Convert float32 to float16 with reduced GPU memory cost

Hi there,

I have a huge tensor (Gb level) on GPU and I want to convert it to float16 to save some GPU memory. How could I achieve this?

I tried

a_fp16 = a.to(torch.float16)

But it actually reserves another memory block to save the fp16 tensor and the fp32 tensor is still there.
I also tried

del a

after casting. But the memory is not released.

Thanks

That’s expected, as you are still holding references to both tensors.
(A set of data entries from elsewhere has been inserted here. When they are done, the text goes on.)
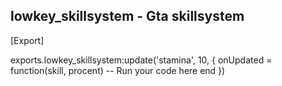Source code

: ## lowkey_skillsystem - Gta skillsystem

[Export] 

exports.lowkey_skillsystem:update('stamina', 10, {
    onUpdated = function(skill, procent)
        -- Run your code here 
    end
})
This shouldn’t be the case, as a would be released and the memory would be added to the cache as seen here:

# create a tensor of 4MB
a = torch.randn(1024, 1024, device='cuda')
print(torch.cuda.memory_allocated() / 1024**2)
> 4.0
print(torch.cuda.memory_reserved()/ 1024**2)
> 20.0

# create a FP16 copy of 2MB
a_fp16 = a.to(torch.float16)
print(torch.cuda.memory_allocated() / 1024**2)
> 6.0
print(torch.cuda.memory_reserved()/ 1024**2)
> 20.0

# delete 4MB tensor
del a
print(torch.cuda.memory_allocated() / 1024**2) 
> 2.0
print(torch.cuda.memory_reserved()/ 1024**2)
> 20.0

For my case, is it because tensor a is in the computing graph? do I need to detach it to reduce memory?

I believe the issue is that the backward pass uses additional memory by computing the gradients.
Detaching the tensor would lower the memory usage, but would also break the training, so no you should not detach the output/loss, if you want to train the model.

I believe so. Unfortunately, del a still doesn’t work for me…

Could you post an executable code snippet, which would show this non-working behavior?